Incident User Cohorts for Assessing Medication Cost‐Offsets
Published online on March 14, 2014
Abstract
Objective
To develop and test incident drug user designs for assessing cost savings from statin use in diabetics.
Data Source
Random 5 percent sample of Medicare beneficiaries, 2006–2008.
Study Design
Seven‐step incident user design to assess impact of statin initiation on subsequent Medicare spending: (1) unadjusted pre/post initiation test; (2) unadjusted difference‐in‐difference (DID) with comparison series; (3) adjusted DID; (4) propensity score (PS)‐matched DID with static and dynamic baseline covariates; (5) PS‐matched DID by drug adherence strata; (6) PS‐matched DID for high adherers controlling for healthy adherer bias; and (7) replication for ACE‐inhibitor/ARB initiators.
Data Collection/Extraction Methods
Subjects with prevalent diabetes and no statin use (January–June 2006) and statin initiation (July 2006–January 2008) compared to nonusers with a random “potential‐initiation” month.

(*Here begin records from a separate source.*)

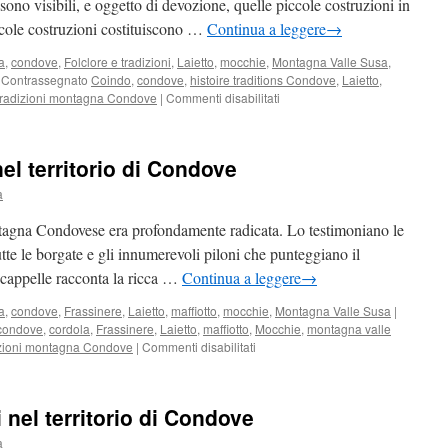
 sono visibili, e oggetto di devozione, quelle piccole costruzioni in
ccole costruzioni costituiscono …
Continua a leggere
→
a
,
condove
,
Folclore e tradizioni
,
Laietto
,
mocchie
,
Montagna Valle Susa
,
Contrassegnato
Coindo
,
condove
,
histoire traditions Condove
,
Laietto
,
su
tradizioni montagna Condove
|
Commenti disabilitati
Il
pilone
di
nel territorio di Condove
Pralesio
Superiore
a
di
Condove
tagna Condovese era profondamente radicata. Lo testimoniano le
utte le borgate e gli innumerevoli piloni che punteggiano il
 e cappelle racconta la ricca …
Continua a leggere
→
a
,
condove
,
Frassinere
,
Laietto
,
maffiotto
,
mocchie
,
Montagna Valle Susa
|
condove
,
cordola
,
Frassinere
,
Laietto
,
maffiotto
,
Mocchie
,
montagna valle
su
izioni montagna Condove
|
Commenti disabilitati
Le
cappelle
religiose
 nel territorio di Condove
nel
territorio
a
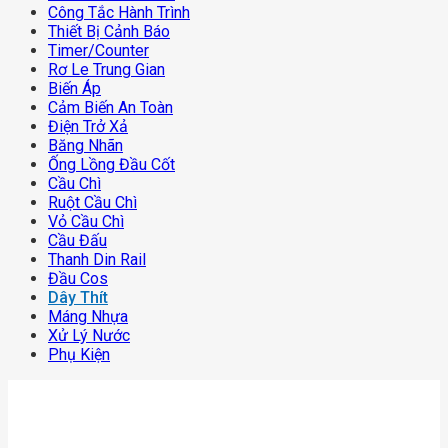
Công Tắc Hành Trình
Thiết Bị Cảnh Báo
Timer/counter
Rơ Le Trung Gian
Biến Áp
Cảm Biến An Toàn
Điện Trở Xả
Băng Nhãn
Ống Lồng Đầu Cốt
Cầu Chì
Ruột Cầu Chì
Vỏ Cầu Chì
Cầu Đấu
Thanh Din Rail
Đầu Cos
Dây Thít
Máng Nhựa
Xử Lý Nước
Phụ Kiện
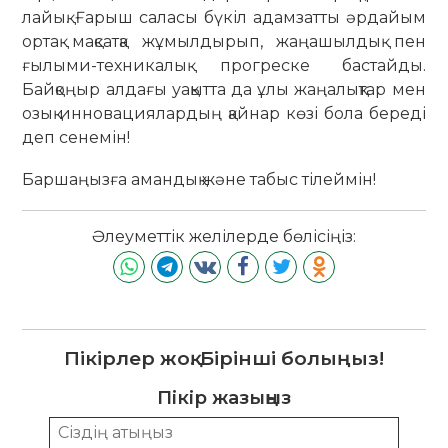
лайық. Ғарыш саласы бүкіл адамзатты әрдайым
ортақ мақсатқа жұмылдырып, жаңашылдық пен
ғылыми-техникалық прогреске бастайды.
Байқоңыр алдағы уақытта да ұлы жаңалықтар мен
озық инновациялардың қайнар көзі бола береді
деп сенемін!
Баршаңызға амандық және табыс тілеймін!
Әлеуметтік желілерде бөлісіңіз:
Пікірлер жоқ. Бірінші болыңыз!
Пікір жазыңыз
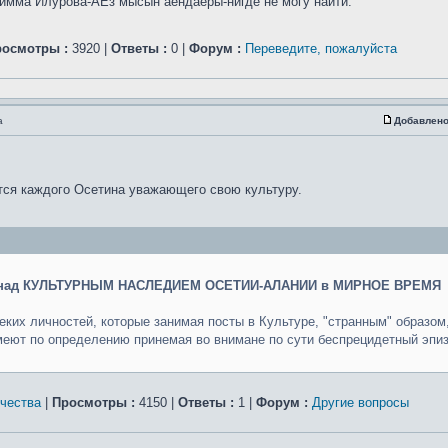
Римма Илурова-АЕз мысын аендаеры-нигде не могу найти.
росмотры :
3920 |
Ответы :
0 |
Форум :
Переведите, пожалуйста
а
Добавлено
ется каждого Осетина уважающего свою культуру.
над КУЛЬТУРНЫМ НАСЛЕДИЕМ ОСЕТИИ-АЛАНИИ в МИРНОЕ ВРЕМЯ
еких личностей, которые занимая посты в Культуре, "странным" образом,
 имеют по определению принемая во внимане по сути беспрецидетный эпи
рчества
|
Просмотры :
4150 |
Ответы :
1 |
Форум :
Другие вопросы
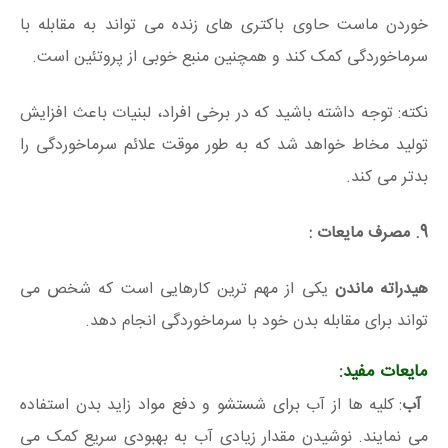
خوردن ماست حاوی باکتری های زنده می تواند به مقابله با
سرماخوردگی کمک کند و همچنین منبع خوبی از پروتئین است.
نکته: توجه داشته باشید که در برخی افراد، لبنیات باعث افزایش
تولید مخاط خواهد شد که به طور موقت علائم سرماخوردگی را
بدتر می کند.
9. مصرف مایعات :
هیدراته ماندن
یکی از مهم ترین کارهایی است که شخص می
تواند برای مقابله بدن خود با سرماخوردگی انجام دهد.
مایعات مفید:
آب
: کلیه ها از آب برای شستشو و دفع مواد زاید بدن استفاده
می نمایند. نوشیدن مقدار زیادی آب به بهبودی سریع کمک می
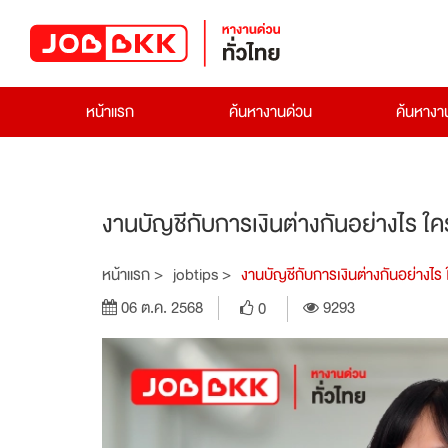
หน้าแรก
ค้นหางานด่วน
ค้นหาง
งานบัญชีกับการเงินต่างกันอย่างไร 
หน้าแรก >
jobtips >
งานบัญชีกับการเงินต่างกันอย่างไ
06 ต.ค. 2568
9293
0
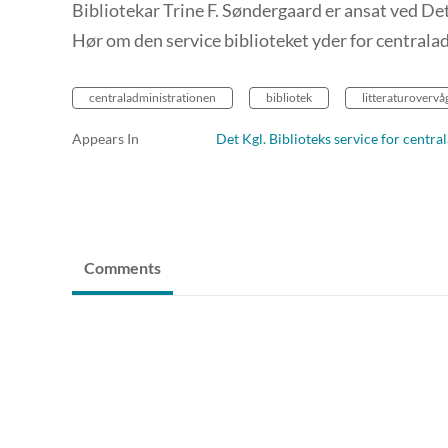
Bibliotekar Trine F. Søndergaard er ansat ved Det
Hør om den service biblioteket yder for central
centraladministrationen
bibliotek
litteraturovervå
Appears In
Det Kgl. Biblioteks service for centr
Comments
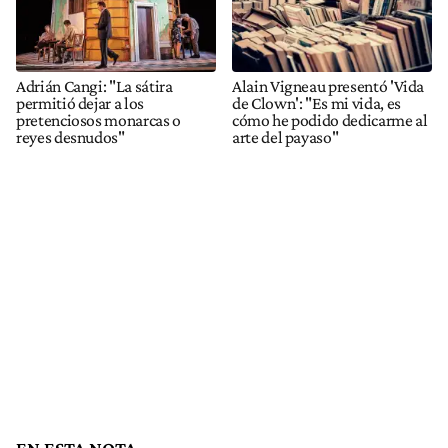
Adrián Cangi: "La sátira
Alain Vigneau presentó 'Vida
permitió dejar a los
de Clown': "Es mi vida, es
pretenciosos monarcas o
cómo he podido dedicarme al
reyes desnudos"
arte del payaso"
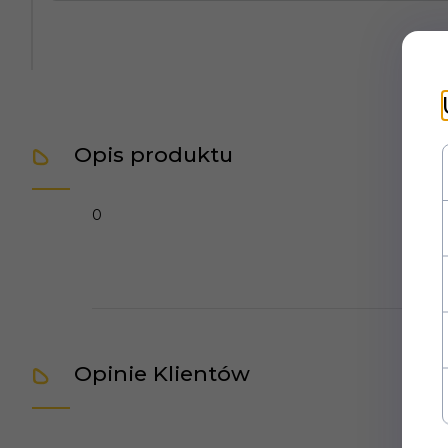
Opis produktu
0
Opinie Klientów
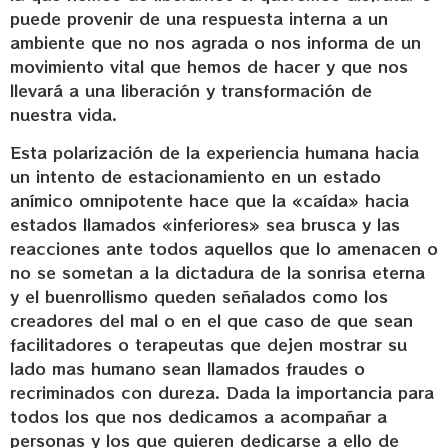
puede provenir de una respuesta interna a un
ambiente que no nos agrada o nos informa de un
movimiento vital que hemos de hacer y que nos
llevará a una liberación y transformación de
nuestra vida.
Esta polarización de la experiencia humana hacia
un intento de estacionamiento en un estado
anímico omnipotente hace que la «caída» hacia
estados llamados «inferiores» sea brusca y las
reacciones ante todos aquellos que lo amenacen o
no se sometan a la dictadura de la sonrisa eterna
y el buenrollismo queden señalados como los
creadores del mal o en el que caso de que sean
facilitadores o terapeutas que dejen mostrar su
lado mas humano sean llamados fraudes o
recriminados con dureza. Dada la importancia para
todos los que nos dedicamos a acompañar a
personas y los que quieren dedicarse a ello de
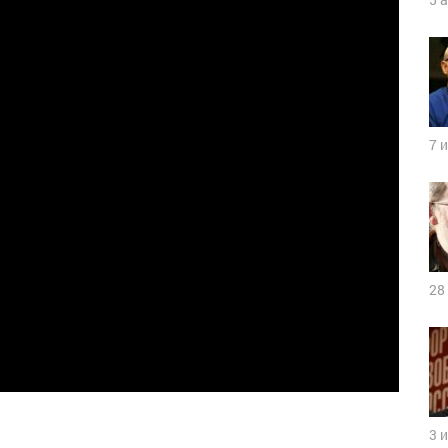
7 
28
3 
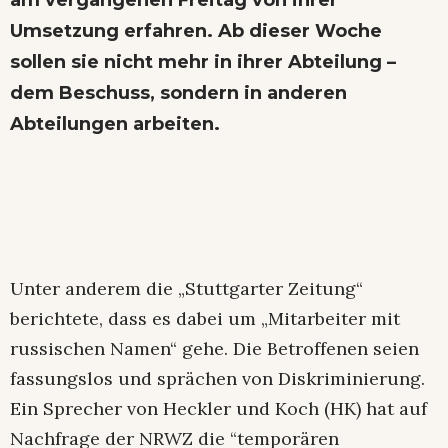
Umsetzung erfahren. Ab dieser Woche
sollen sie nicht mehr in ihrer Abteilung –
dem Beschuss, sondern in anderen
Abteilungen arbeiten.
Unter anderem die „Stuttgarter Zeitung“
berichtete, dass es dabei um „Mitarbeiter mit
russischen Namen“ gehe. Die Betroffenen seien
fassungslos und sprächen von Diskriminierung.
Ein Sprecher von Heckler und Koch (HK) hat auf
Nachfrage der NRWZ die “temporären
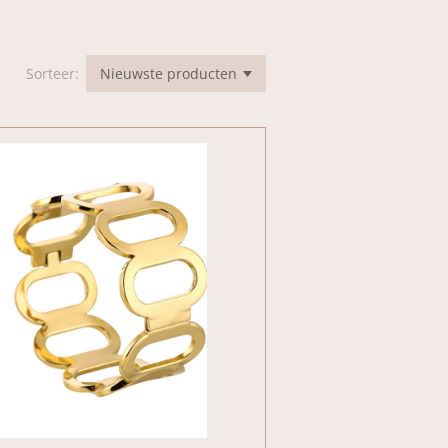
Sorteer:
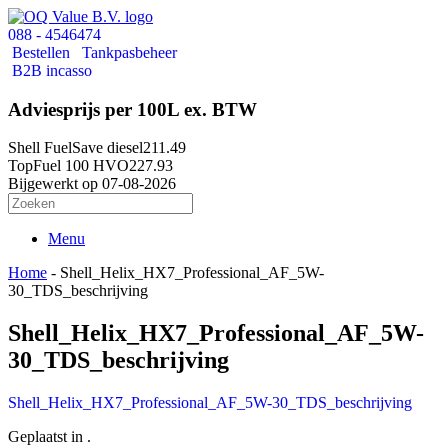
088 - 4546474
Bestellen
Tankpasbeheer
B2B incasso
Adviesprijs per 100L ex. BTW
Shell FuelSave diesel
211.49
TopFuel 100 HVO
227.93
Bijgewerkt op 07-08-2026
Menu
Home
-
Shell_Helix_HX7_Professional_AF_5W-
30_TDS_beschrijving
Shell_Helix_HX7_Professional_AF_5W-
30_TDS_beschrijving
Shell_Helix_HX7_Professional_AF_5W-30_TDS_beschrijving
Geplaatst in .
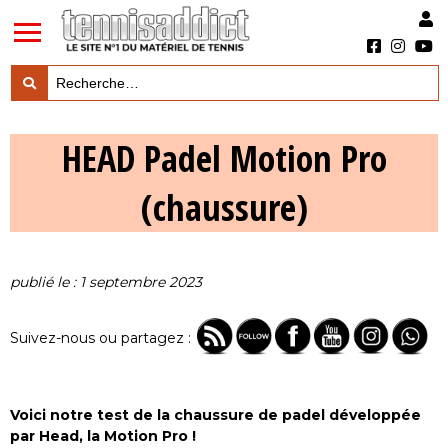
LES TESTS PRODUITS

HEAD Padel Motion Pro
LES ACTUS MARQUES & PRODUITS

(chaussure)
LES GUIDES DU MATERIEL

publié le : 1 septembre 2023
Suivez-nous ou partagez :
Voici notre test de la chaussure de padel développée
par Head, la Motion Pro !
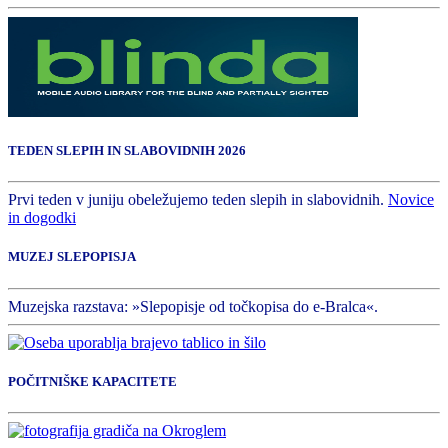
TEDEN SLEPIH IN SLABOVIDNIH 2026
Prvi teden v juniju obeležujemo teden slepih in slabovidnih.
Novice
in dogodki
MUZEJ SLEPOPISJA
Muzejska razstava: »Slepopisje od točkopisa do e-Bralca«.
POČITNIŠKE KAPACITETE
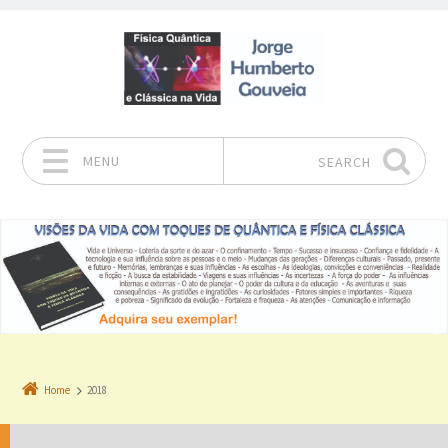
MENU
SEARCH
Skip to content
Home
2018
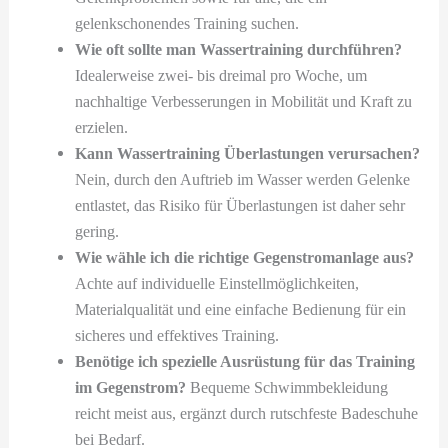
gelenkschonendes Training suchen.
Wie oft sollte man Wassertraining durchführen?
Idealerweise zwei- bis dreimal pro Woche, um
nachhaltige Verbesserungen in Mobilität und Kraft zu
erzielen.
Kann Wassertraining Überlastungen verursachen?
Nein, durch den Auftrieb im Wasser werden Gelenke
entlastet, das Risiko für Überlastungen ist daher sehr
gering.
Wie wähle ich die richtige Gegenstromanlage aus?
Achte auf individuelle Einstellmöglichkeiten,
Materialqualität und eine einfache Bedienung für ein
sicheres und effektives Training.
Benötige ich spezielle Ausrüstung für das Training
im Gegenstrom?
Bequeme Schwimmbekleidung
reicht meist aus, ergänzt durch rutschfeste Badeschuhe
bei Bedarf.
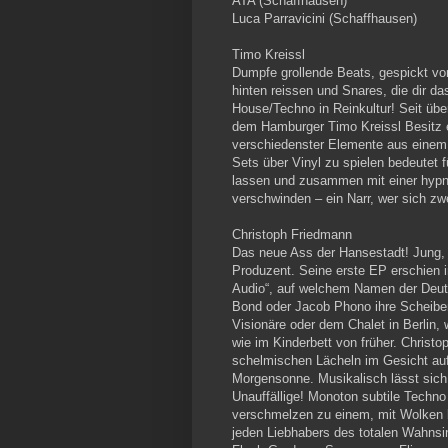
ATA (Schaffhausen)
Luca Parravicini (Schaffhausen)
Timo Kreissl
Dumpfe grollende Beats, gespickt vo
hinten reissen und Snares, die dir da
House/Techno in Reinkultur! Seit übe
dem Hamburger Timo Kreissl Besitz erg
verschiedenster Elemente aus einem
Sets über Vinyl zu spielen bedeutet 
lassen und zusammen mit einer hypno
verschwinden – ein Narr, wer sich zwe
Christoph Friedmann
Das neue Ass der Hansestadt! Jung, 
Produzent. Seine erste EP erschien i
Audio“, auf welchem Namen der Deu
Bond oder Jacob Phono ihre Scheiben 
Visionäre oder dem Chalet in Berlin, 
wie im Kinderbett von früher. Christo
schelmischen Lächeln im Gesicht auf
Morgensonne. Musikalisch lässt sich s
Unauffällige! Monoton subtile Techno
verschmelzen zu einem, mit Wolken b
jeden Liebhabers des totalen Wahnsin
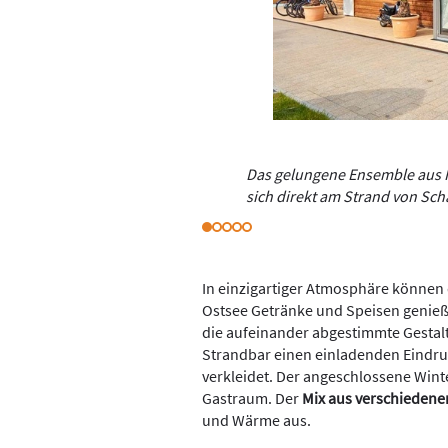
Das gelungene Ensemble aus 
sich direkt am Strand von Sch
In einzigartiger Atmosphäre können 
Ostsee Getränke und Speisen genieß
die aufeinander abgestimmte Gestalt
Strandbar einen einladenden Eindr
verkleidet. Der angeschlossene Wint
Gastraum. Der
Mix aus verschiedene
und Wärme aus.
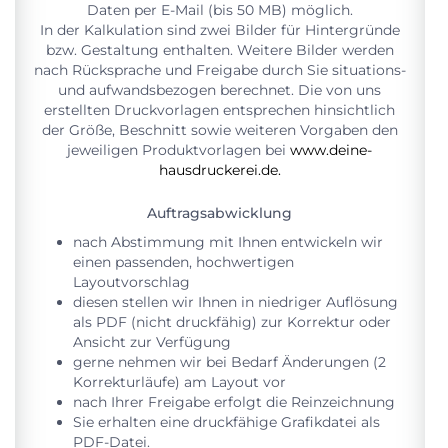
Daten per E-Mail (bis 50 MB) möglich.
In der Kalkulation sind zwei Bilder für Hintergründe
bzw. Gestaltung enthalten. Weitere Bilder werden
nach Rücksprache und Freigabe durch Sie situations-
und aufwandsbezogen berechnet. Die von uns
erstellten Druckvorlagen entsprechen hinsichtlich
der Größe, Beschnitt sowie weiteren Vorgaben den
jeweiligen Produktvorlagen bei
www.deine-
hausdruckerei.de
.
Auftragsabwicklung
nach Abstimmung mit Ihnen entwickeln wir
einen passenden, hochwertigen
Layoutvorschlag
diesen stellen wir Ihnen in niedriger Auflösung
als PDF (nicht druckfähig) zur Korrektur oder
Ansicht zur Verfügung
gerne nehmen wir bei Bedarf Änderungen (2
Korrekturläufe) am Layout vor
nach Ihrer Freigabe erfolgt die Reinzeichnung
Sie erhalten eine druckfähige Grafikdatei als
PDF-Datei.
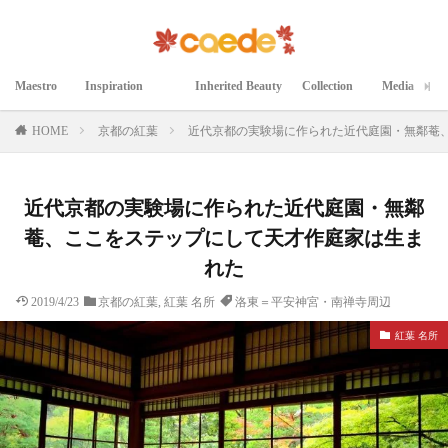
Maestro
Inspiration
Inherited Beauty
Collection
Media
マエストロ
インスピレーション
継承された美
コレクション
メディア掲載
HOME
京都の紅葉
近代京都の実験場に作られた近代庭園・無鄰菴
近代京都の実験場に作られた近代庭園・無鄰
菴、ここをステップにして天才作庭家は生ま
れた
2019/4/23
京都の紅葉
,
紅葉 名所
洛東＝平安神宮・南禅寺周辺
紅葉 名所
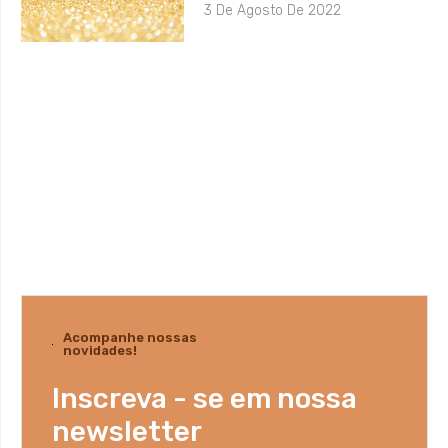
3 De Agosto De 2022
Acompanhe nossas
novidades!
Inscreva - se em nossa
newsletter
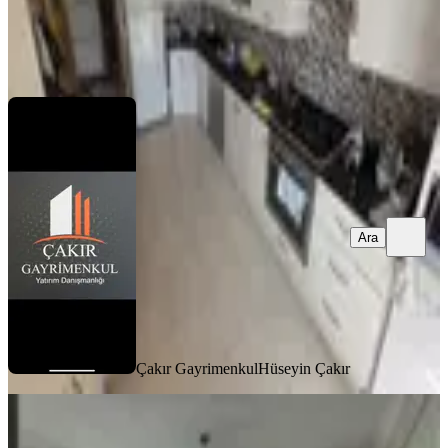
Çakır Gayrimenkul
Hüseyin Çakır
Ara
Ara
Çakır Gayrimenkul
Hüseyin Çakır
BALKONLU
Azad-ulaslı Mahallesınde Satılık
Sınırsız Kredili 3+1 Daıre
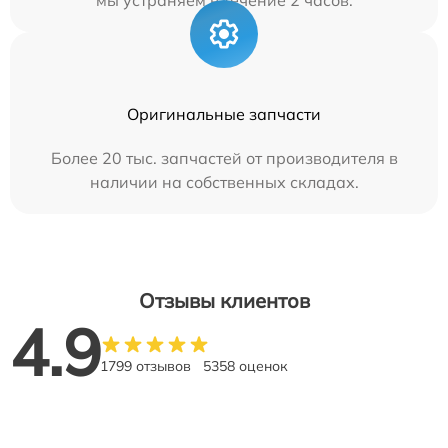
мы устраняем в течение 2 часов.
Оригинальные запчасти
Более 20 тыс. запчастей от производителя в
наличии на собственных складах.
Отзывы клиентов
4.9
1799 отзывов
5358 оценок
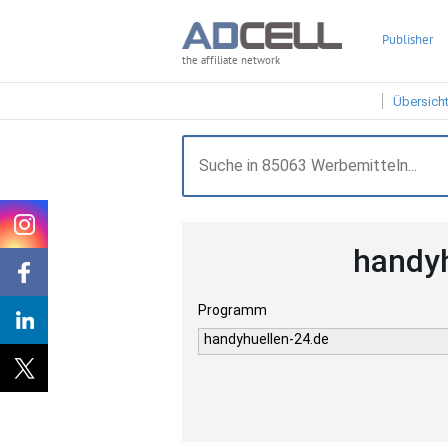
Publisher
the affiliate network
Übersich
handyh
Programm
handyhuellen-24.de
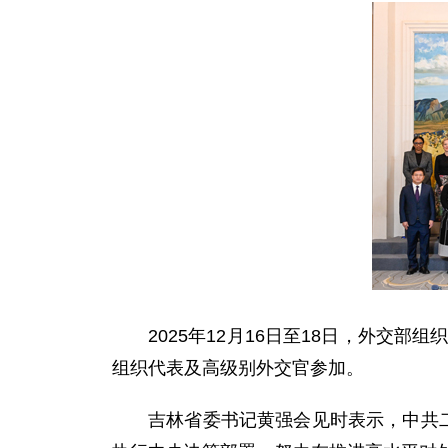
2025年12月16日至18日，外
组织代表及高级别外交官参加。
吉林省委书记黄强会见时表示，中共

Monthly Medicare spending tracked 24 months pre‐ and post‐initiation.
Principal Findings
Statistically significant savings in Medicare spending were observed beginning 7 months post‐initiation for statins and 13 months post‐initiation for ACEIs/ARBs. However, these savings were only observed for adherent patients in steps 5 and 6.
Conclusions
Drug initiator designs are more robust to confounding than prevalent user designs in assessing cost‐offsets from drug use but still require other adjustments and sensitivity analysis to ensure proper inference.